Zimbabwe Coalition on Debt and Development (Zimcodd) director, Janet Zhou said poor people in the country were struggling to afford lifesaving ventilators and other necessities to combat COVID-19, as well as basic things like food, which might result in malnutrition.
“In Zimbabwe, inequalities are manifesting in many forms, which includes the disparity between private and public schools, with those from private schools continuing to learn online while those from public schools are not learning due to the COVID-19 pandemic,” Zhou said.

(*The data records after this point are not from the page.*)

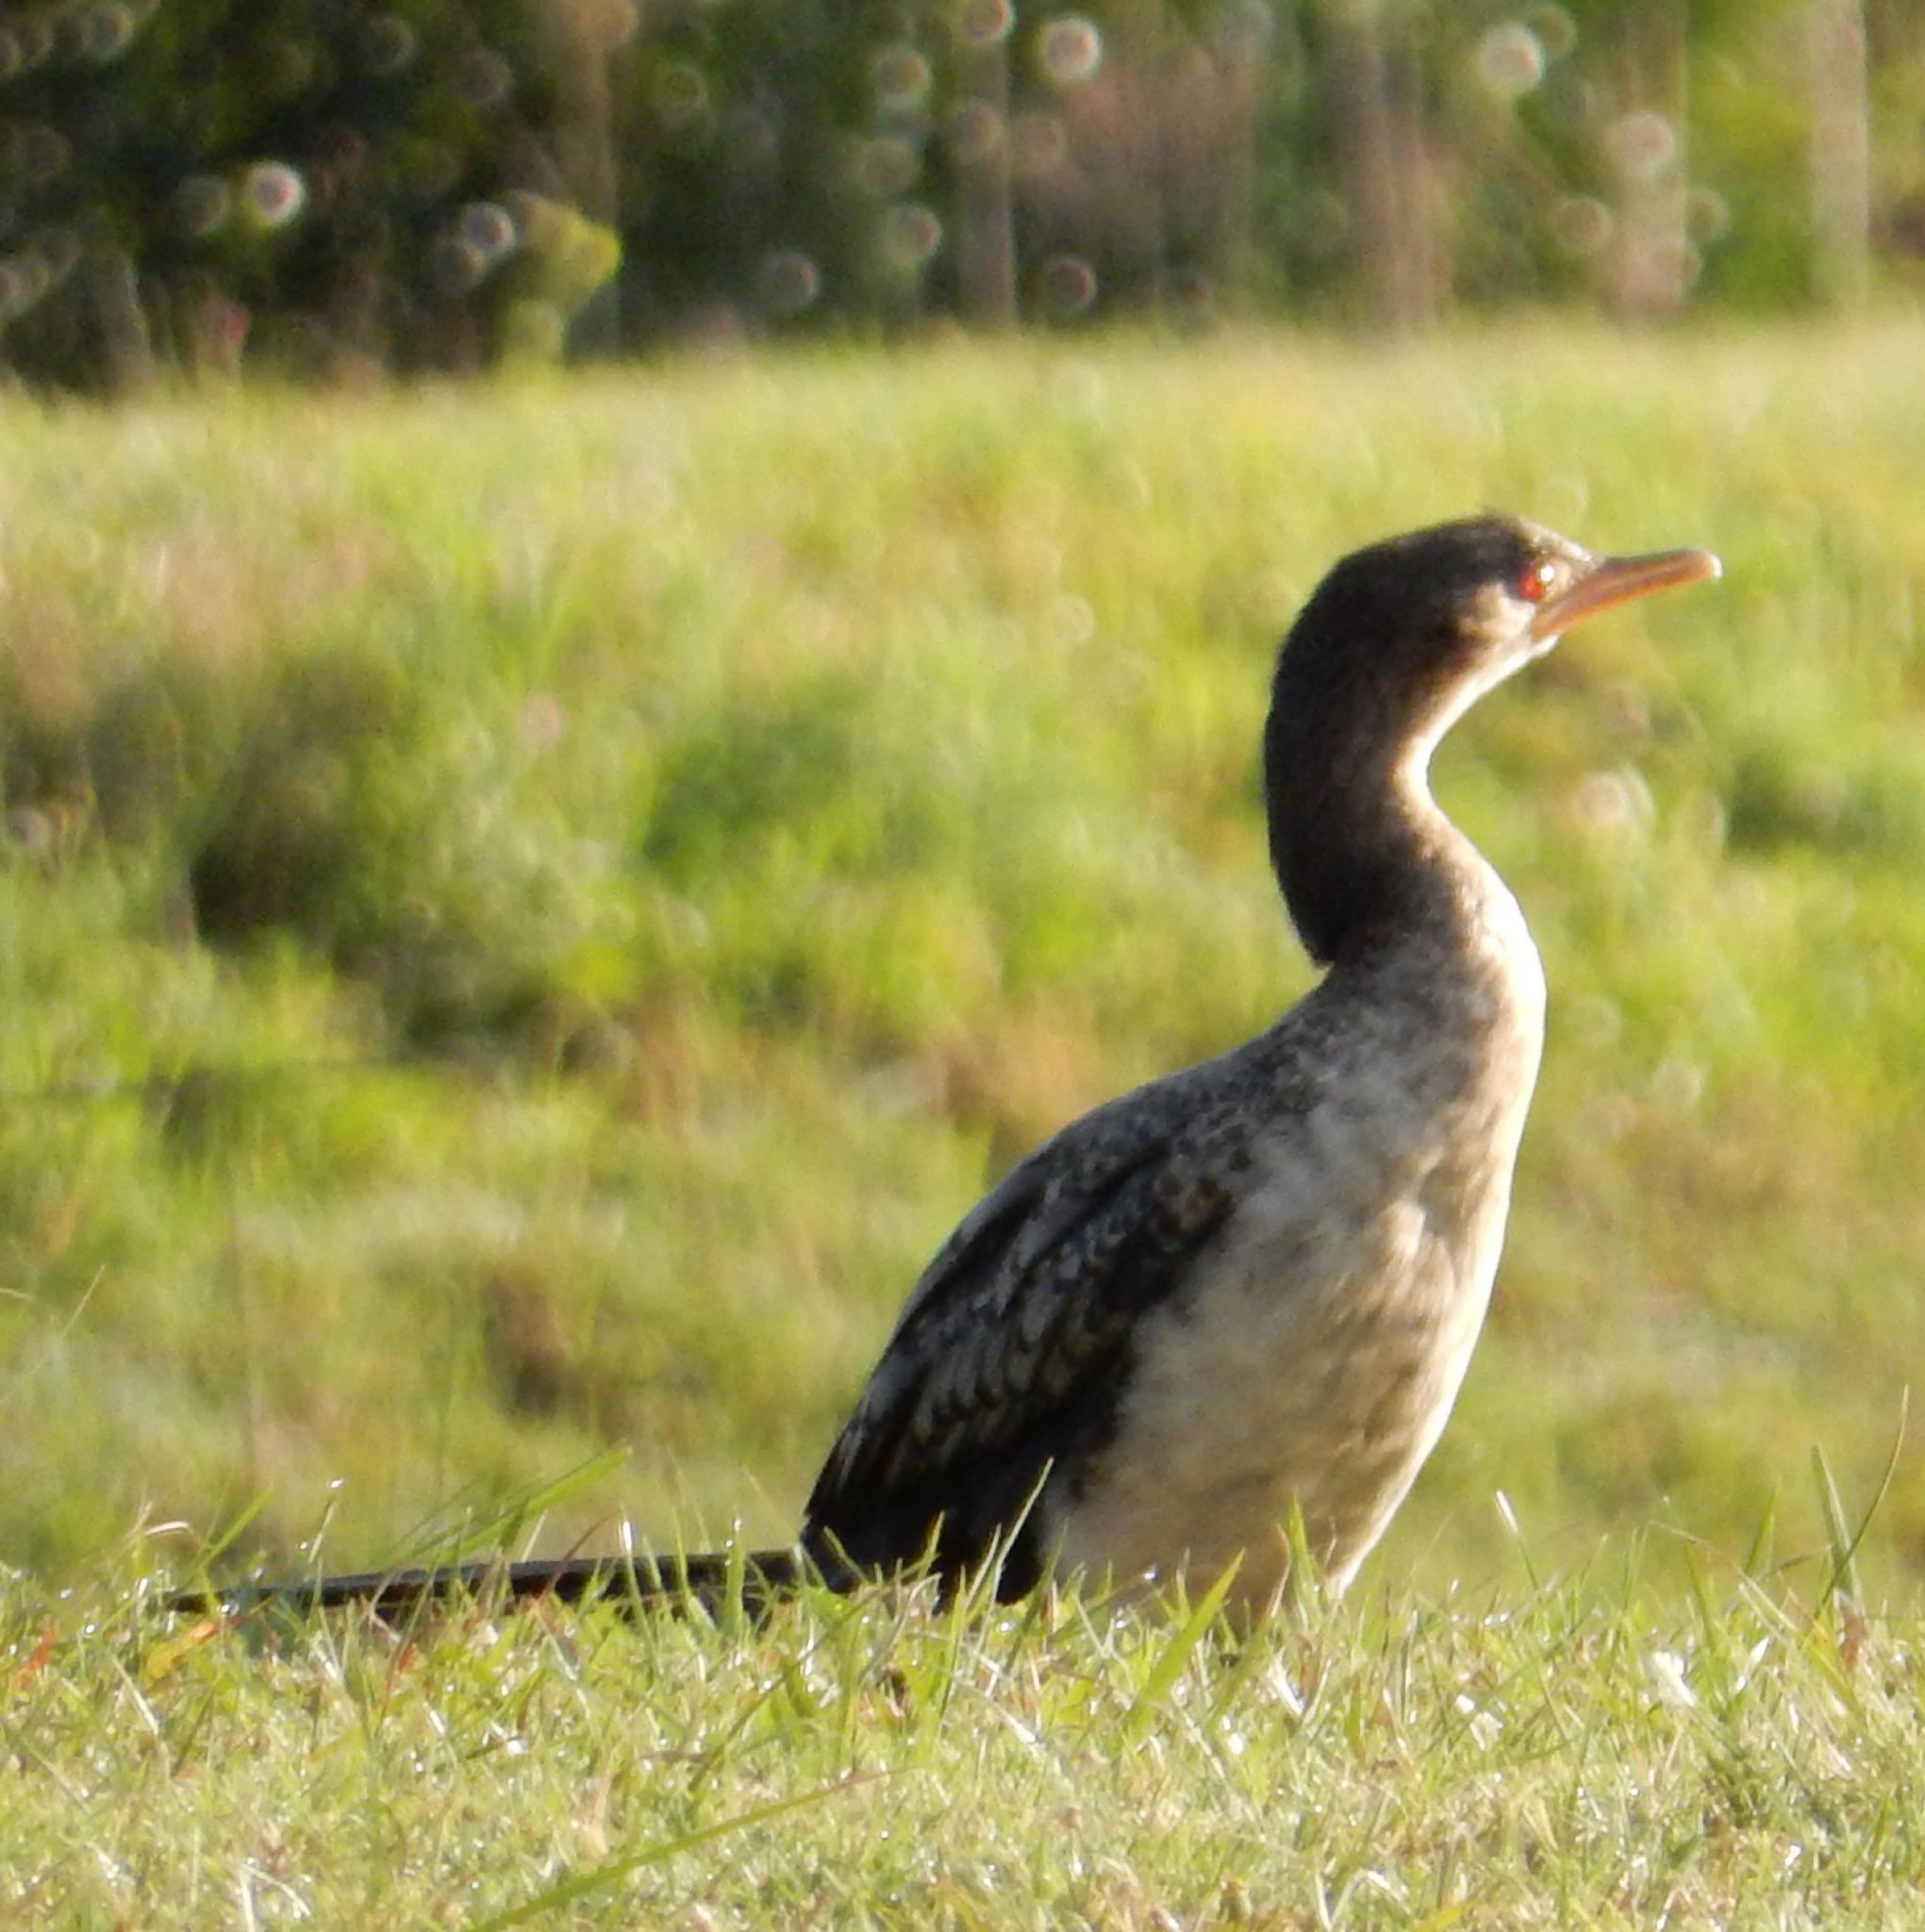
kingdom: Animalia
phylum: Chordata
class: Aves
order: Suliformes
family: Phalacrocoracidae
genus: Microcarbo
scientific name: Microcarbo africanus
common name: Long-tailed cormorant
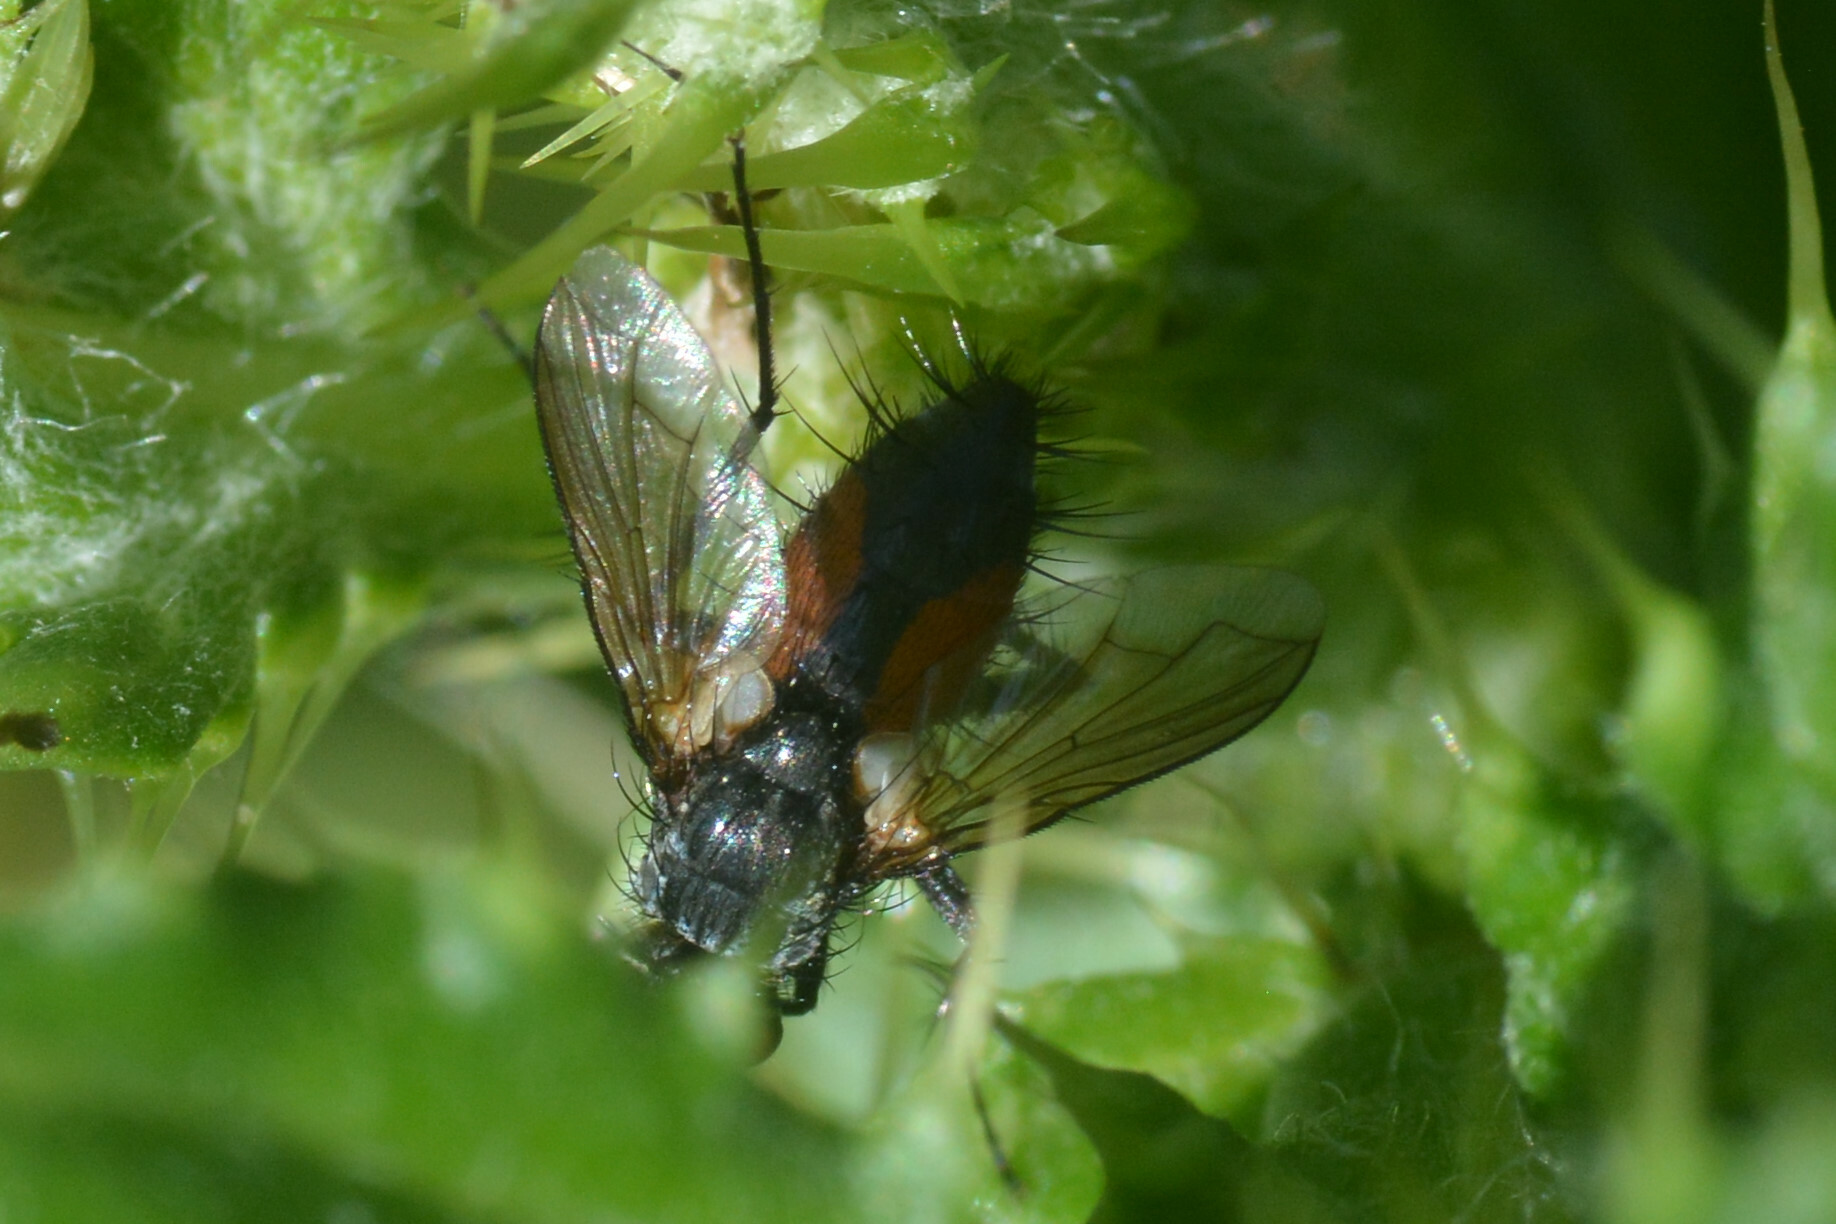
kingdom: Animalia
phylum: Arthropoda
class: Insecta
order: Diptera
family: Tachinidae
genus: Eriothrix
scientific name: Eriothrix rufomaculatus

“Food insecurity and malnutrition in children has also become a pervasive public health concern for the country. Based on analysis of the Demographic Health Survey, the unequal distribution of household wealth and residence status plays a critical role in driving socioeconomic inequalities and worsening child food insecurity and malnutrition,” she said.
Zhou also demanded that COVID-19 vaccines should be distributed in a fair and transparent manner to avoid further debt contraction or servitude by big pharmaceutical companies.
“We demand the cancellation of all opaque external debt and loan repayments and a moratorium on legitimate public debts to free up resources to meet increased public need during the COVID-19 pandemic,” she said.